== Exercises ==
1 - For the forum text on lung and heart sounds, state whether each statement agrees with it, answering yes or no and quoting the deciding words: (a) Crackles are likened to bubble wrap popping. (b) Wheezing is said to occur only on inspiration. (c) On obese patients, lung sounds may be heard better from the front of the chest.
2 - Please reproduce a passage of the forum text on lung and heart sounds word for word, beginning at the words "Specializes in LTC, Medical, Telemetry." and stopping after "make that distinction.".

== Extracted text ==
Specializes in LTC, Medical, Telemetry.

Its all about practice. The more you do, the better you get. That is really the best way to learn them.

If you know of any patients on the floor with something funky going on, or you overhear a nurse talk about a murmur or click, go in and ask to take a listen. This helps a lot, knowing what you are listening to before you hear it, helps make that distinction.

There is a lot of stuff on youtube you can use, but really the only sure way to know is practice.

Specializes in Emergency/Trauma/Critical Care Nursing.

Rhonchi literally sounds like an old man snoring and is usually heard with pulmonary congestion due to mucous/infection, crackles are like bubble wrap popping, wheezing is a whistling sound, more common on expiration but can occur on inspiration/expiration which signifies more severe constriction from asthma, cold, anaphylaxis etc. On obese pts or large chested females you might hear lung sounds better posteriorly.

I suck at heart sounds except irregular beats, usually assoc with a fib.

mindlor

1,341 Posts

Heart sounds eh.....

Many of my patients are super obese, or super sick. More often than not I cannot hear any heart sounds...thhey are so faint....

Anyone else haave trbl hearing the heart?

Be honest

Specializes in Emergency/Trauma/Critical Care Nursing.

== Dataset ==
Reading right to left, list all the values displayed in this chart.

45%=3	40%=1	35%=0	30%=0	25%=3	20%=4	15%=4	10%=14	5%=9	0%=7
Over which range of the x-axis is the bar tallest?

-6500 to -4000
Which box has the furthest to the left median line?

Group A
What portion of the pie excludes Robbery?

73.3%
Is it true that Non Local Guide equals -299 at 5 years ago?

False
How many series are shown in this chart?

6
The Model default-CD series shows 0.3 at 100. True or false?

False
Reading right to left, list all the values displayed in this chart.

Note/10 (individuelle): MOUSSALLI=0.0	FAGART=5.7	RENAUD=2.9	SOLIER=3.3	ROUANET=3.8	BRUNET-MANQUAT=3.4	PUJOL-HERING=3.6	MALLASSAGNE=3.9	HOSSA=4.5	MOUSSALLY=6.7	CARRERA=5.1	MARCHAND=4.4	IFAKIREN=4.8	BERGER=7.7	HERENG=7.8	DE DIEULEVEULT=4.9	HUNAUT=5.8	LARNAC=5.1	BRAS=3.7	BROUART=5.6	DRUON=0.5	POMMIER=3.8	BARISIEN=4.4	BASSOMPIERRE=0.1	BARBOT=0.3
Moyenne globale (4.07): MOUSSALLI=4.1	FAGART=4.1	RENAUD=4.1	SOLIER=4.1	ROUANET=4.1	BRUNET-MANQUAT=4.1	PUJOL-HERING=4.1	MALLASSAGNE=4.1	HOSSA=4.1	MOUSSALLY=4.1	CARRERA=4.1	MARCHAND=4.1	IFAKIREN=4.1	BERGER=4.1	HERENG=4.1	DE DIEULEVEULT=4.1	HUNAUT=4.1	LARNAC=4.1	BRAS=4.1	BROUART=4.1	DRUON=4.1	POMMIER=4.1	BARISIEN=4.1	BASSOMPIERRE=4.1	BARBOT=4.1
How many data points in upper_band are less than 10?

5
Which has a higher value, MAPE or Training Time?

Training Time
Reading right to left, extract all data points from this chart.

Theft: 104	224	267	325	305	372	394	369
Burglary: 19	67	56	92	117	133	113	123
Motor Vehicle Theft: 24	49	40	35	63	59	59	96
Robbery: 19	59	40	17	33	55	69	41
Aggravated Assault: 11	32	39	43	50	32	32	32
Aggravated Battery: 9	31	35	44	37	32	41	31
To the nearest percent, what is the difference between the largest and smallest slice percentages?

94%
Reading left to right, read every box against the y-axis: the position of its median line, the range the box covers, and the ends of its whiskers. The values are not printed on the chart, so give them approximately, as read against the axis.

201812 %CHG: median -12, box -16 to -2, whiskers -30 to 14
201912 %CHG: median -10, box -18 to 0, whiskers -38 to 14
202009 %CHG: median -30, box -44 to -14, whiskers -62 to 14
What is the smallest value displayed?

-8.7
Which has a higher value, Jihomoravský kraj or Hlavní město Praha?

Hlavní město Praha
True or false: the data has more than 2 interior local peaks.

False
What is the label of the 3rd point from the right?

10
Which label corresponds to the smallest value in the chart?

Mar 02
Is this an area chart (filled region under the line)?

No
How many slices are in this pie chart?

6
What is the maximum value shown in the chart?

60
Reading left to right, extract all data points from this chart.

== Answers for the exercise ==
1 -
(a) Yes: "crackles are like bubble wrap popping"
(b) No: "more common on expiration but can occur on inspiration/expiration"
(c) No: "you might hear lung sounds better posteriorly"

2 -
Specializes in LTC, Medical, Telemetry.

Its all about practice. The more you do, the better you get. That is really the best way to learn them.

If you know of any patients on the floor with something funky going on, or you overhear a nurse talk about a murmur or click, go in and ask to take a listen. This helps a lot, knowing what you are listening to before you hear it, helps make that distinction.